Sighing.........I will arrive.........it just seems there will be delays along the way.

2 comments:

X. Dell said...

(1) I remember that before a big recital I felt really vulnerable, as if the audience would see that I wasn't really a classical musician, that I was pretending to be something I wasn't, or in short that they would see right through me. I could only express to my professor in terms of nervousness.

"That's okay," she said. "Your fingers still work when you're nervous."

If you feel vulnerable, remember that you have all the strengths that you've always had.

And I don't think anyone plans beyond the embarkment point. First of all, it's impossible to anticipate everything on a journey.

Second, the fear of vulnerability, and the fear of feeling lost prevents a lot of folks from ever making a change, no matter how much they need to.

I'd guess that you're better equipped to improvise than you think.

Fiona said...

The thing about journeys is, that so often there are these detours, unplanned routes, alternatives to take one to one's destination.

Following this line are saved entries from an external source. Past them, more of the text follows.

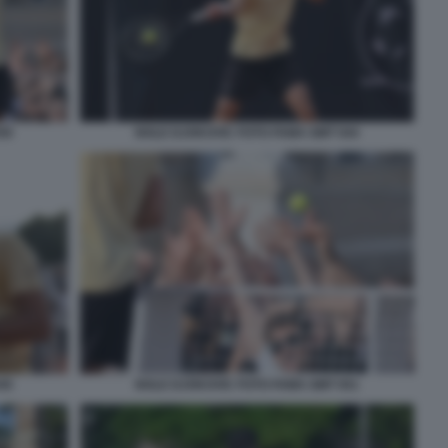
50
NOLE DJOKOVIC FOTO FAMA GMT 044
45
NOLE DJOKOVIC FOTO FAMA GMT 051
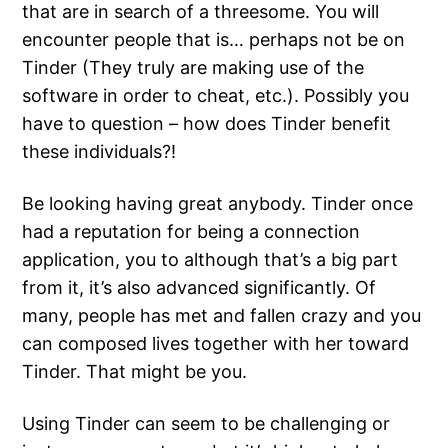
that are in search of a threesome. You will
encounter people that is… perhaps not be on
Tinder (They truly are making use of the
software in order to cheat, etc.). Possibly you
have to question – how does Tinder benefit
these individuals?!
Be looking having great anybody. Tinder once
had a reputation for being a connection
application, you to although that’s a big part
from it, it’s also advanced significantly. Of
many, people has met and fallen crazy and you
can composed lives together with her toward
Tinder. That might be you.
Using Tinder can seem to be challenging or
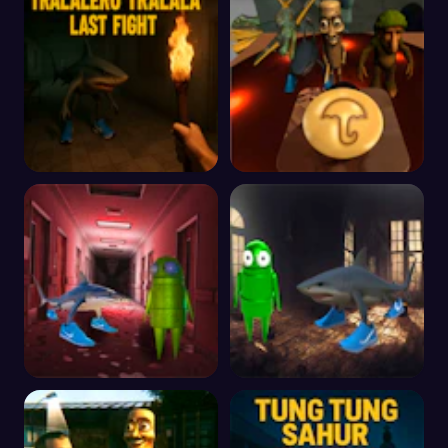
Creepy Brainrot
Brainrot Terror
Tralalero Tralala Last
Italian Brainrot Craving
Fight
Dalgona
R.E.P.O vs Tralalero
R.E.P.O and Tralalero
Tralala in Hospital
Tralala Breakout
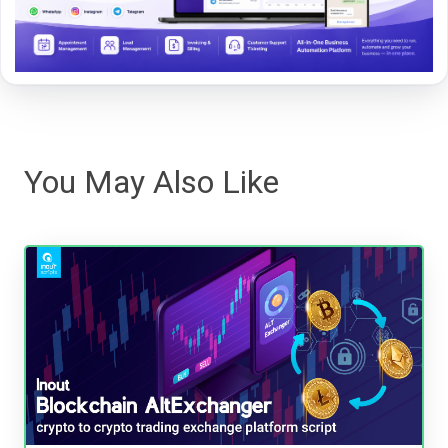
You May Also Like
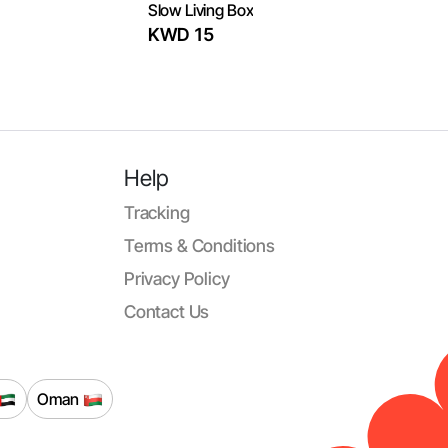
Slow Living Box
KWD 15
Help
Tracking
Terms & Conditions
Privacy Policy
Contact Us
Oman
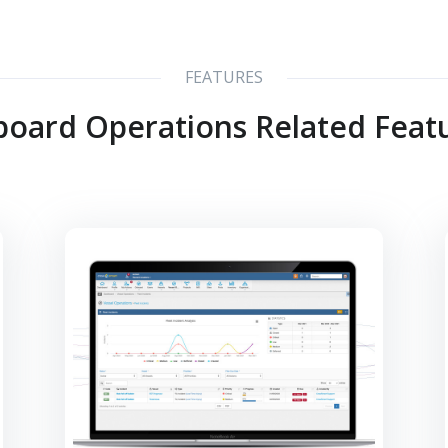
FEATURES
oard Operations Related Feat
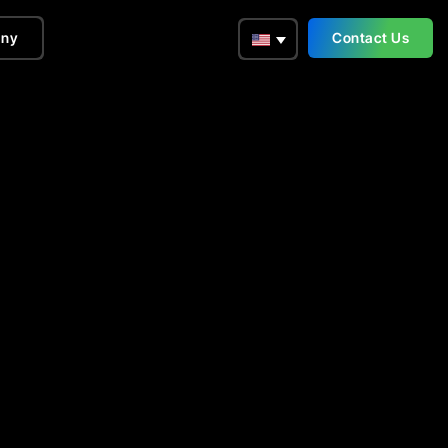
ny
Contact Us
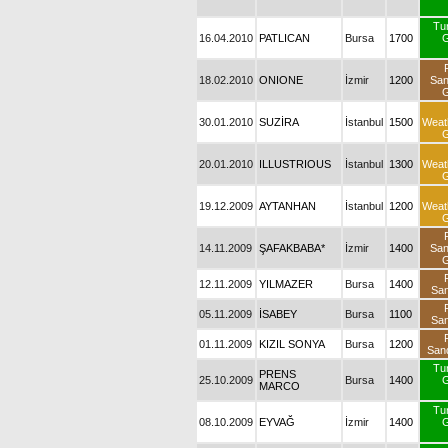
Tu
16.04.2010
PATLICAN
Bursa
1700
G
18.02.2010
ONIONE
İzmir
1200
Sa
G
30.01.2010
SUZİRA
İstanbul
1500
Weat
G
20.01.2010
ILLUSTRIOUS
İstanbul
1300
Weat
G
19.12.2009
AYTANHAN
İstanbul
1200
Weat
G
14.11.2009
ŞAFAKBABA*
İzmir
1400
Sa
G
12.11.2009
YILMAZER
Bursa
1400
San
05.11.2009
İSABEY
Bursa
1100
San
01.11.2009
KIZIL SONYA
Bursa
1200
San
Tu
PRENS
25.10.2009
Bursa
1400
G
MARCO
Tu
08.10.2009
EYVAĞ
İzmir
1400
G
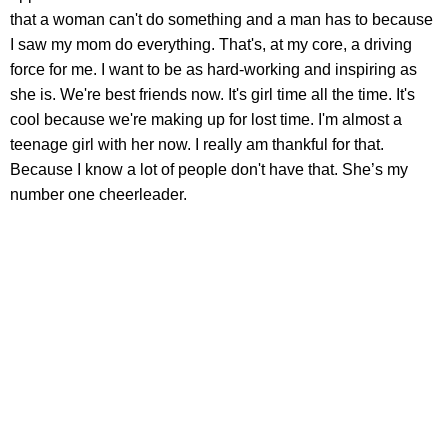
that a woman can't do something and a man has to because
I saw my mom do everything. That's, at my core, a driving
force for me. I want to be as hard-working and inspiring as
she is. We're best friends now. It's girl time all the time. It's
cool because we're making up for lost time. I'm almost a
teenage girl with her now. I really am thankful for that.
Because I know a lot of people don't have that. She’s my
number one cheerleader.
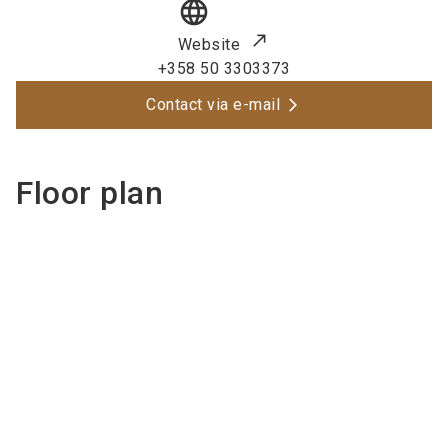
language
Website
+358 50 3303373
Contact via e-mail
Floor plan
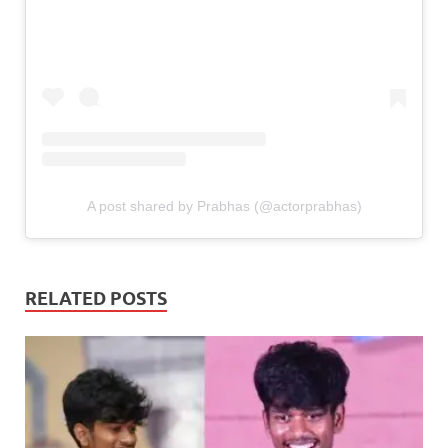
A post shared by Prabhas (@actorprabhas)
RELATED POSTS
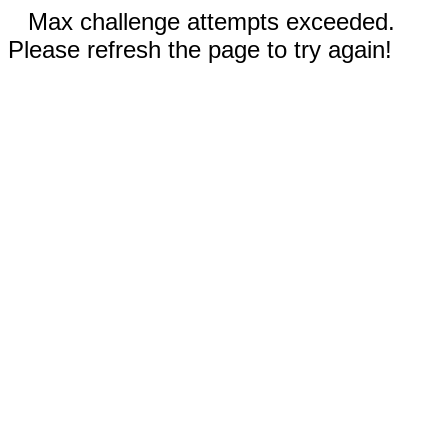
Max challenge attempts exceeded.
Please refresh the page to try again!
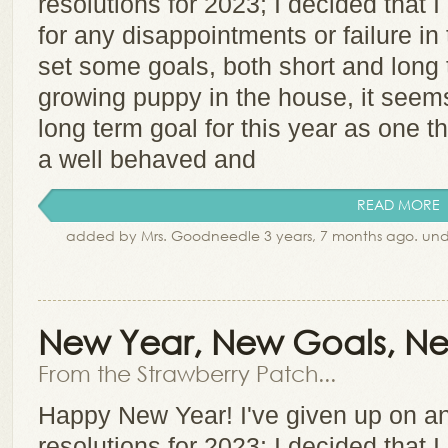
resolutions for 2023; I decided that I
for any disappointments or failure in
set some goals, both short and long 
growing puppy in the house, it seems 
long term goal for this year as one t
a well behaved and
READ MORE
added by Mrs. Goodneedle 3 years, 7 months ago. un
New Year, New Goals, Ne
From the Strawberry Patch...
Happy New Year! I've given up on an
resolutions for 2023; I decided that I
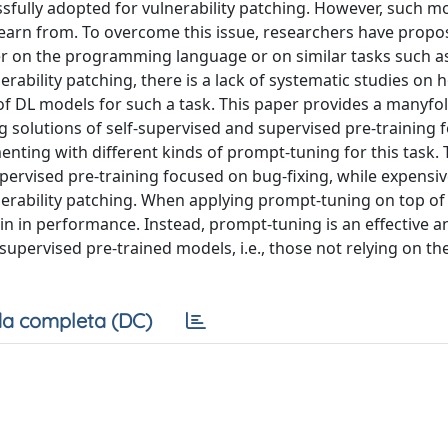
sfully adopted for vulnerability patching. However, such m
o learn from. To overcome this issue, researchers have propo
er on the programming language or on similar tasks such a
nerability patching, there is a lack of systematic studies on
f DL models for such a task. This paper provides a manyfo
ng solutions of self-supervised and supervised pre-training 
rimenting with different kinds of prompt-tuning for this task.
pervised pre-training focused on bug-fixing, while expensiv
nerability patching. When applying prompt-tuning on top of 
ain in performance. Instead, prompt-tuning is an effective 
supervised pre-trained models, i.e., those not relying on th
a completa (DC)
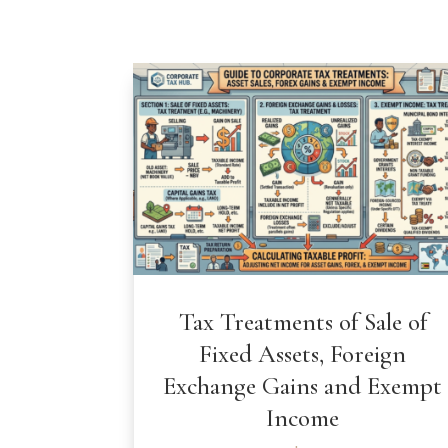
Tax Treatments of Sale of
Fixed Assets, Foreign
Exchange Gains and Exempt
Income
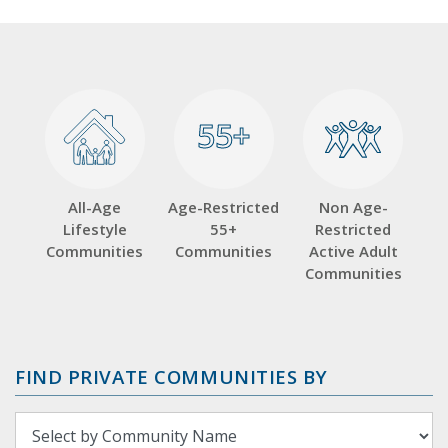
55+
55+
All-Age
Age-Restricted
Non Age-
Lifestyle
55+
Restricted
Communities
Communities
Active Adult
Communities
FIND PRIVATE COMMUNITIES BY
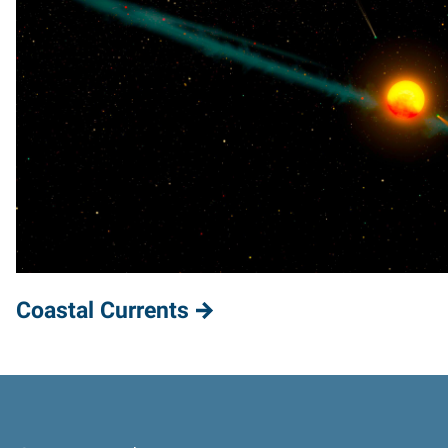
Coastal Currents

In fact my love and I were speaking of these very such things just a few days ago as we drove along country roads...and we agreed that sometimes the detour reveals to us something wonderful, magical even, that we'd have missed if we hadn't had to detour.

There is a reason for everything my sweet woman and maybe you just don't realise the wonderful magical things in store for you on these detours.

Just be sure to follow your heart, it will lead you to where you are meant to be.

Big hugs in vulnerability - I feel my heart exposed too. But it's a whole lot better than having it caged up my love.